Exercise objective:
Format every line of the items below as a JSON list of strings, one string per line, skipping blank lines and leaving out the pictures.
■ ■ ■ ■
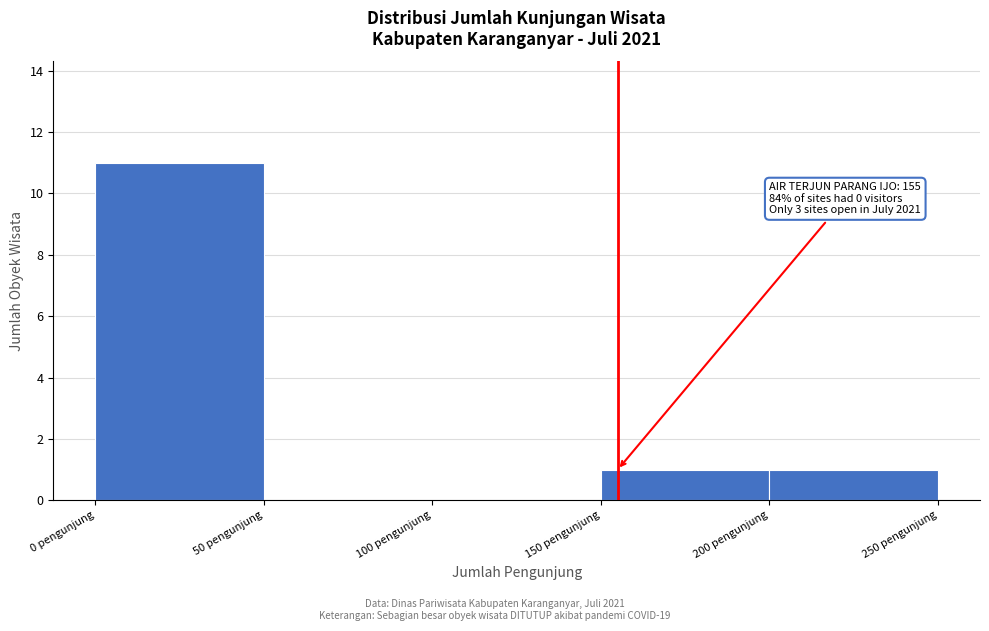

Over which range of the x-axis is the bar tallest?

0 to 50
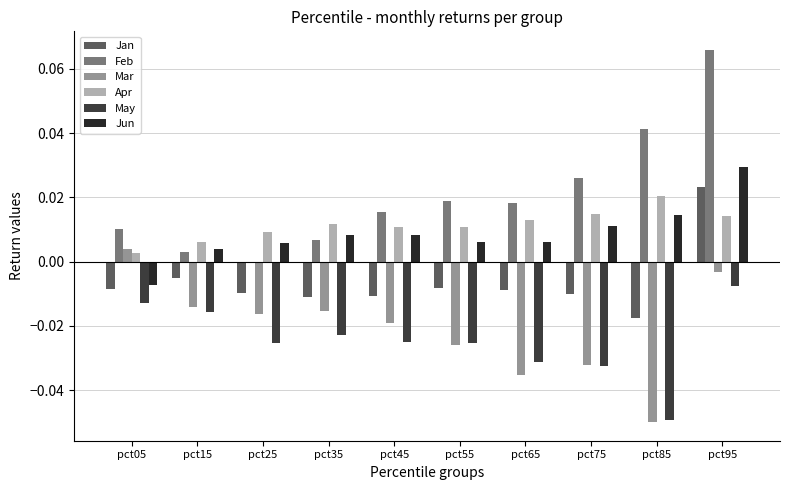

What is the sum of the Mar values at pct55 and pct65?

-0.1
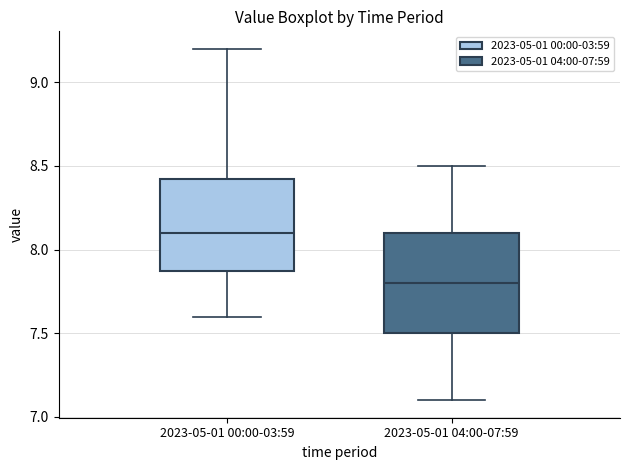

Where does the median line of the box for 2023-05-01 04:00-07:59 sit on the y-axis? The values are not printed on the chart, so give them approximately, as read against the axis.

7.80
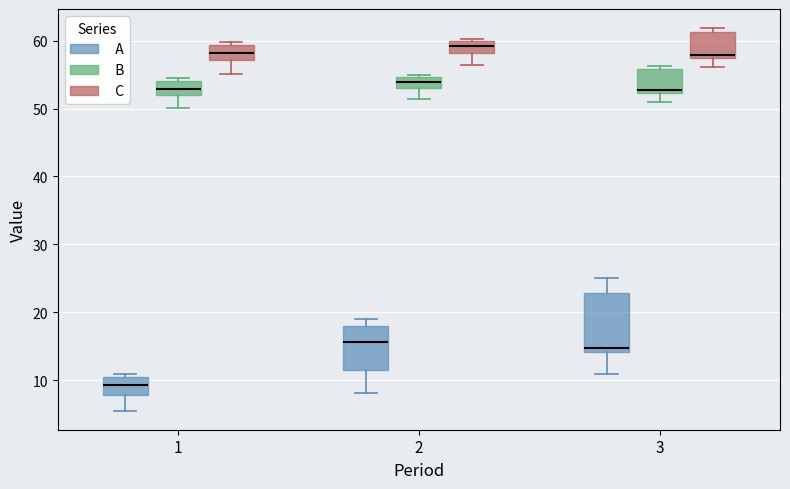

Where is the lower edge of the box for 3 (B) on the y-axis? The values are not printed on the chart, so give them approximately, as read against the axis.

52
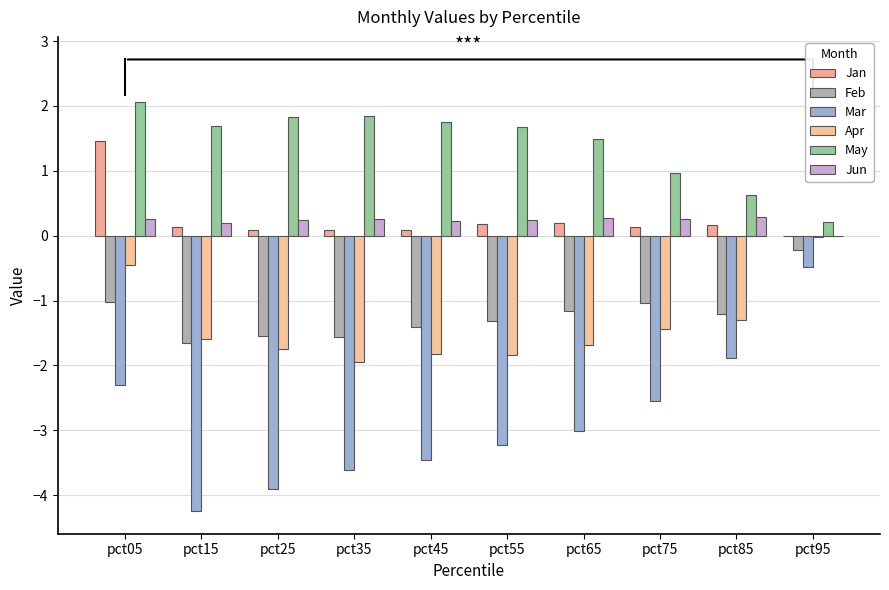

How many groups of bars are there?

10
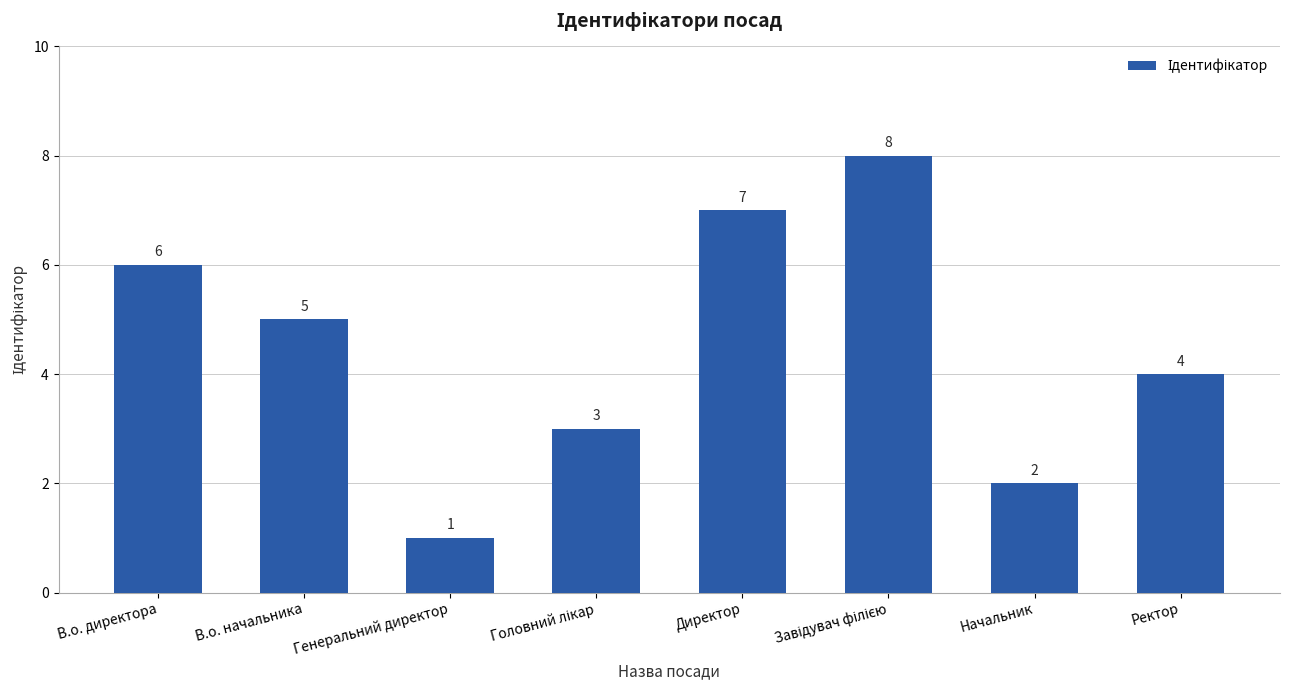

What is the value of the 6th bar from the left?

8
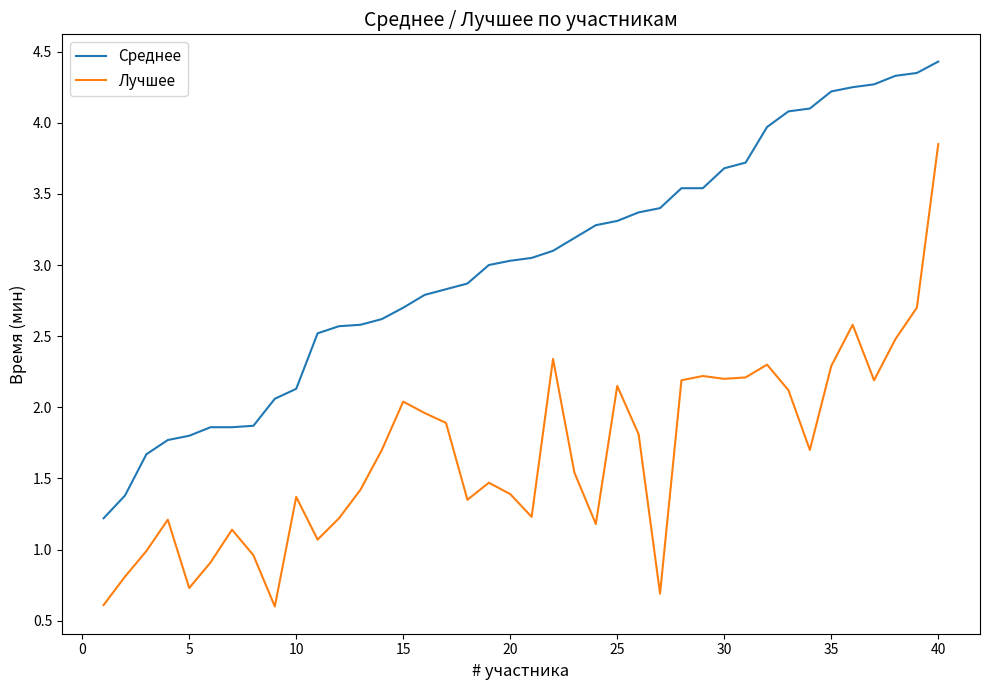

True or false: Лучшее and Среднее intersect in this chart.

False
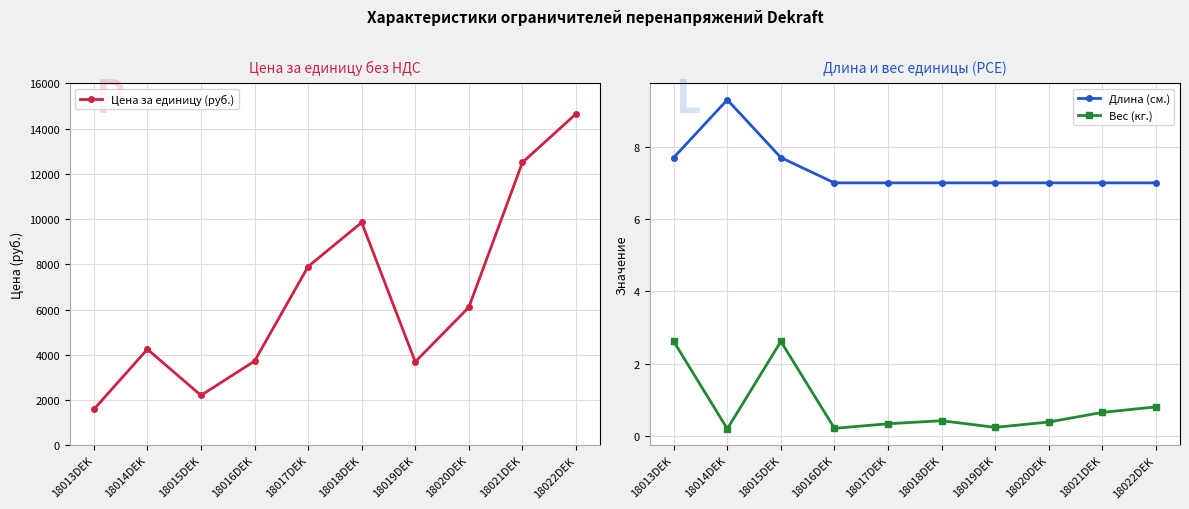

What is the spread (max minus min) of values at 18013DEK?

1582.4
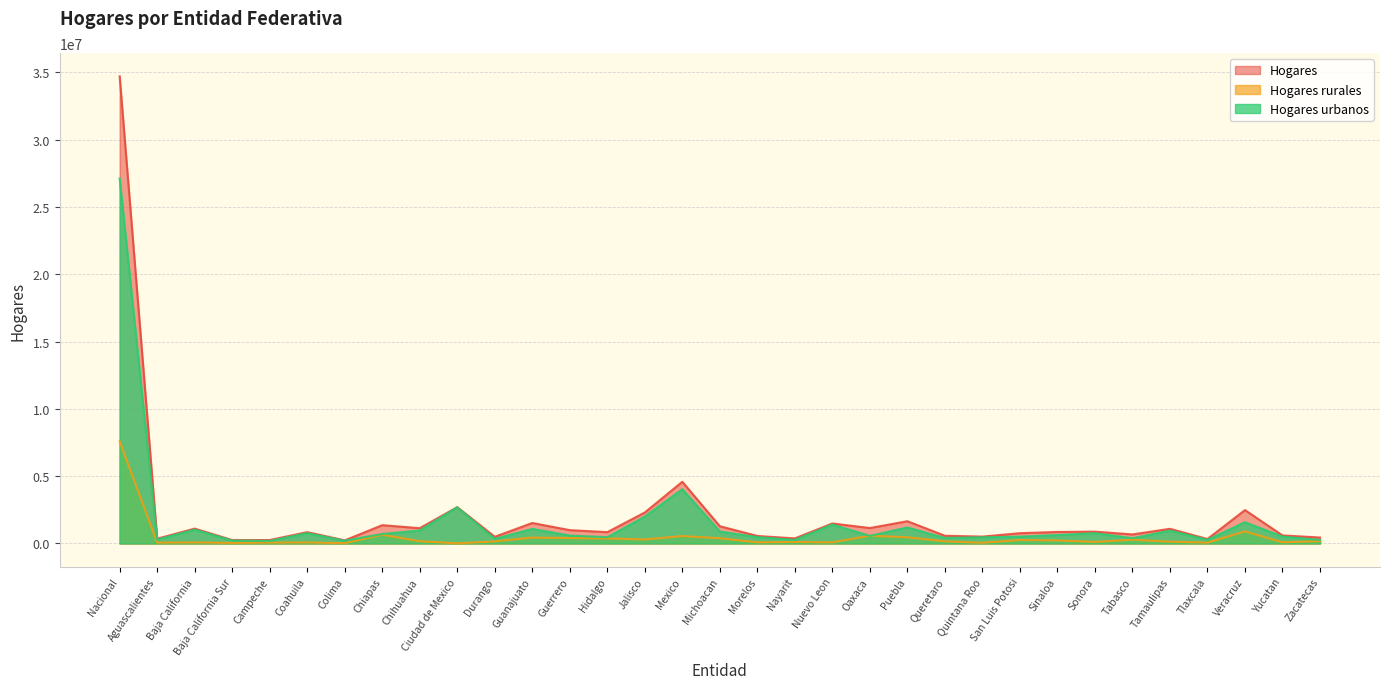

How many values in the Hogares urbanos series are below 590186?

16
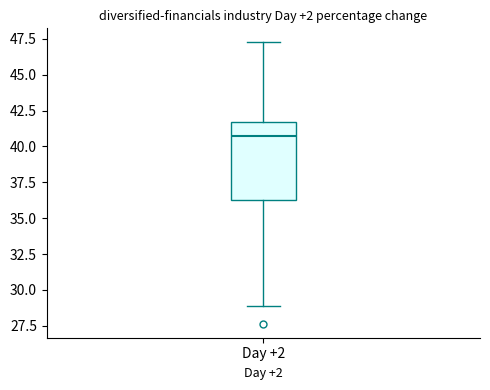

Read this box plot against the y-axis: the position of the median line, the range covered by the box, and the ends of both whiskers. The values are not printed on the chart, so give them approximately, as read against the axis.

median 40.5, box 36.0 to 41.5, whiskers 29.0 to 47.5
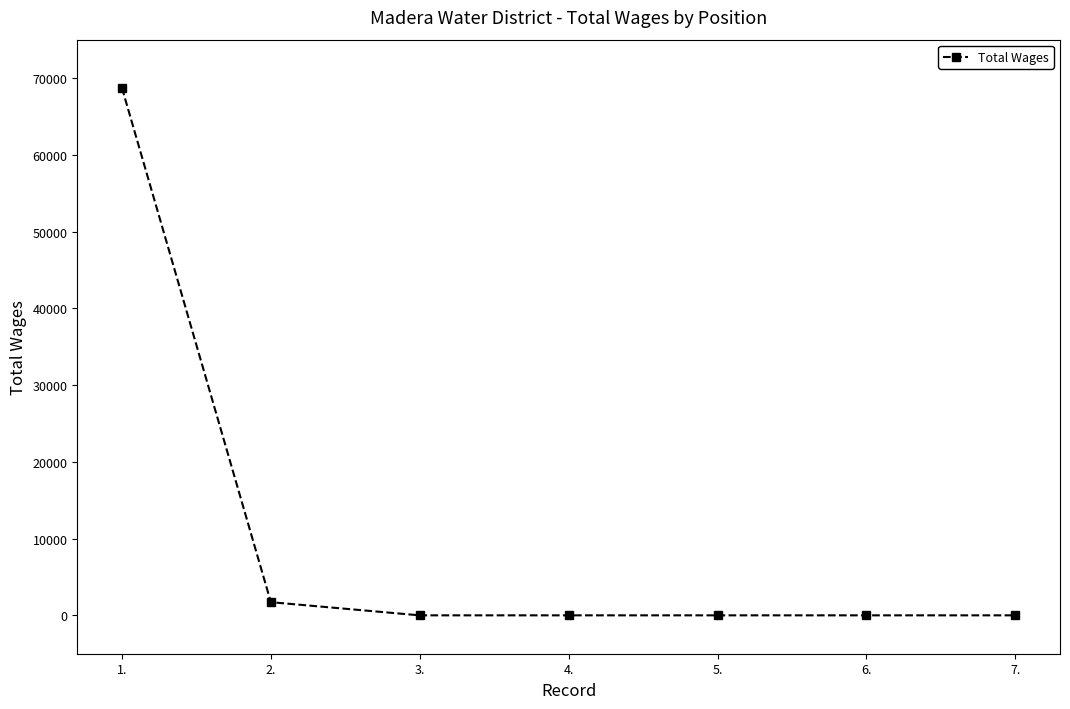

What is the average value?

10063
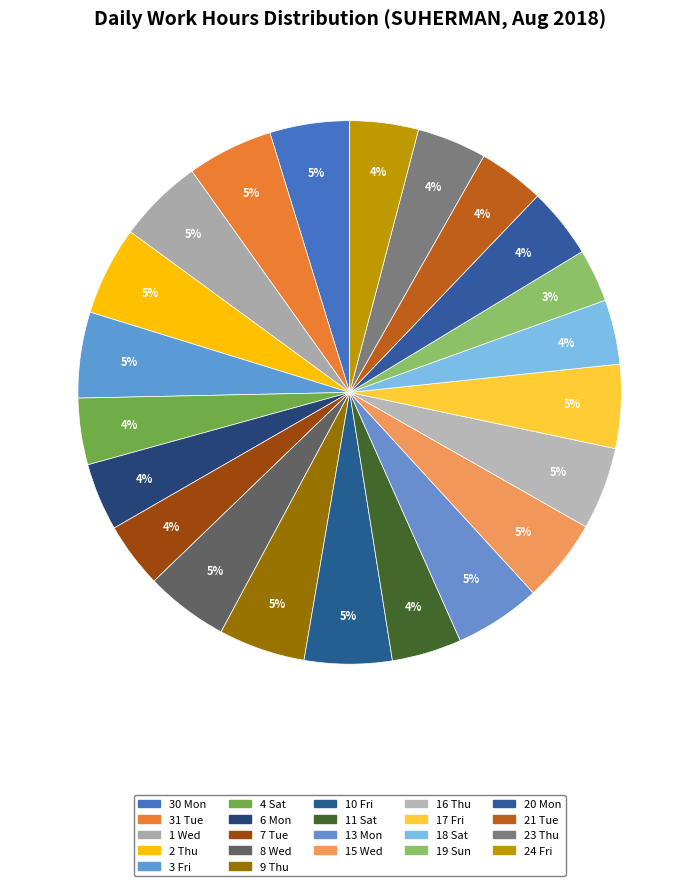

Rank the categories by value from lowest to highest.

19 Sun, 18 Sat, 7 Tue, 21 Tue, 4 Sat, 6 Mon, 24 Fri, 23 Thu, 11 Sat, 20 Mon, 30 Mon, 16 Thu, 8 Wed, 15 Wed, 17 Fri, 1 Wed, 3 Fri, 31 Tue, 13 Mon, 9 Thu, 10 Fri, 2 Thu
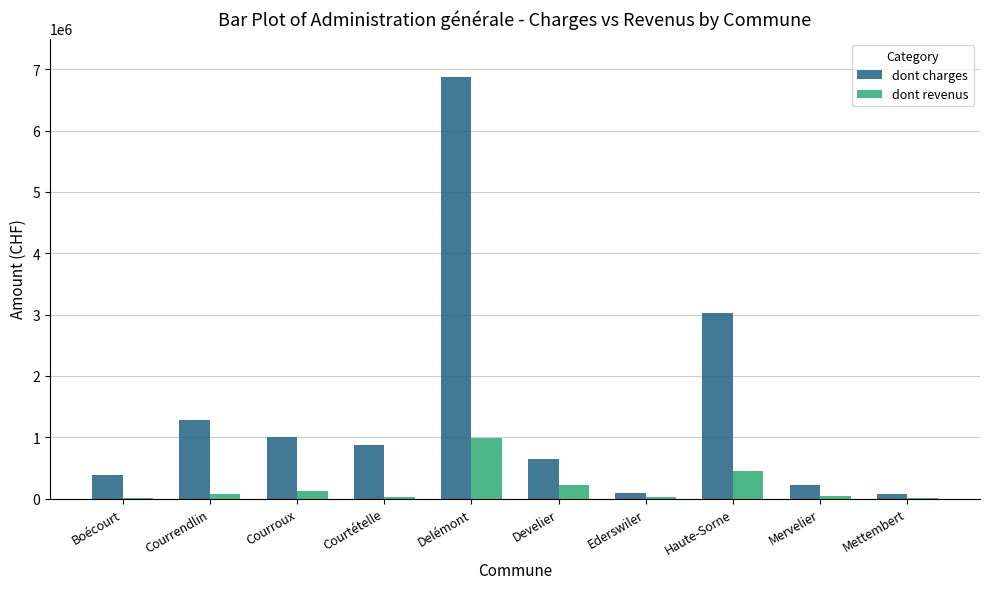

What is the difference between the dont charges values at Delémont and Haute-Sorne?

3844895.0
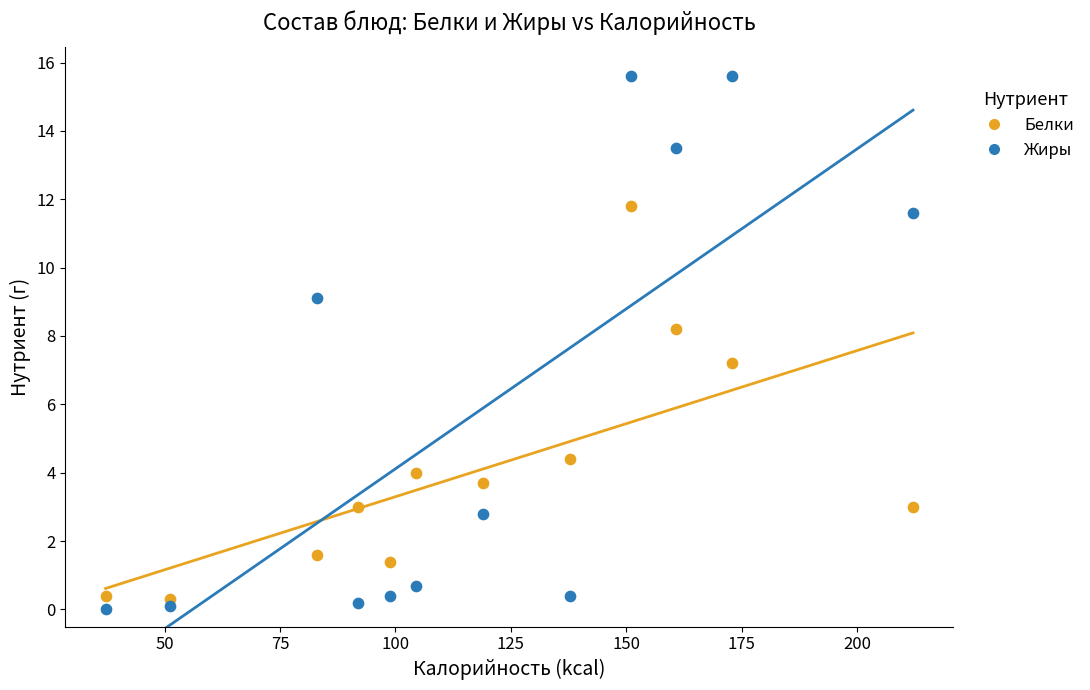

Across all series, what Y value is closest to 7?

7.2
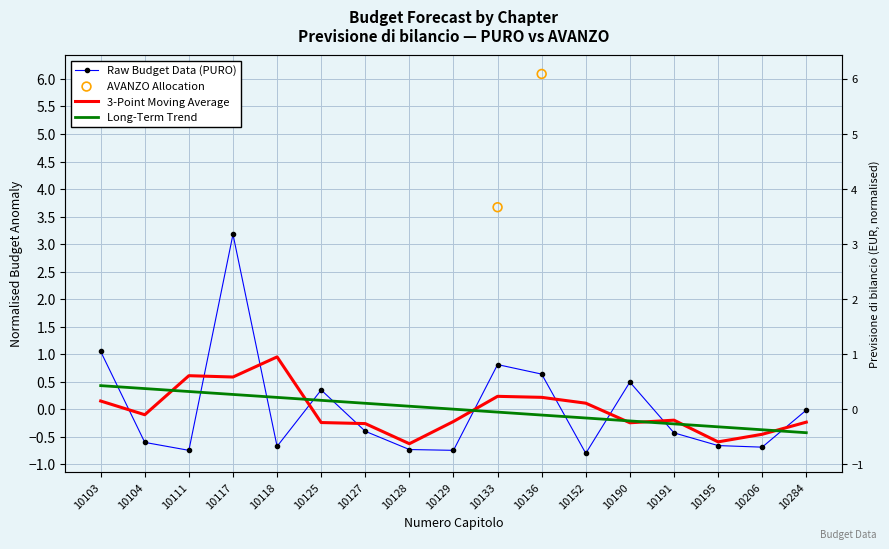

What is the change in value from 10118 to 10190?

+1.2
■ ■ ■ ■
Finished exercise:
[
  "Over which range of the x-axis is the bar tallest?",
  "0 to 50",
  "What is the sum of the Mar values at pct55 and pct65?",
  "-0.1",
  "Where does the median line of the box for 2023-05-01 04:00-07:59 sit on the y-axis? The values are not printed on the chart, so give them approximately, as read against the axis.",
  "7.80",
  "Where is the lower edge of the box for 3 (B) on the y-axis? The values are not printed on the chart, so give them approximately, as read against the axis.",
  "52",
  "How many groups of bars are there?",
  "10",
  "What is the value of the 6th bar from the left?",
  "8",
  "True or false: Лучшее and Среднее intersect in this chart.",
  "False",
  "What is the spread (max minus min) of values at 18013DEK?",
  "1582.4",
  "How many values in the Hogares urbanos series are below 590186?",
  "16",
  "Read this box plot against the y-axis: the position of the median line, the range covered by the box, and the ends of both whiskers. The values are not printed on the chart, so give them approximately, as read against the axis.",
  "median 40.5, box 36.0 to 41.5, whiskers 29.0 to 47.5",
  "What is the average value?",
  "10063",
  "Rank the categories by value from lowest to highest.",
  "19 Sun, 18 Sat, 7 Tue, 21 Tue, 4 Sat, 6 Mon, 24 Fri, 23 Thu, 11 Sat, 20 Mon, 30 Mon, 16 Thu, 8 Wed, 15 Wed, 17 Fri, 1 Wed, 3 Fri, 31 Tue, 13 Mon, 9 Thu, 10 Fri, 2 Thu",
  "What is the difference between the dont charges values at Delémont and Haute-Sorne?",
  "3844895.0",
  "Across all series, what Y value is closest to 7?",
  "7.2",
  "What is the change in value from 10118 to 10190?",
  "+1.2"
]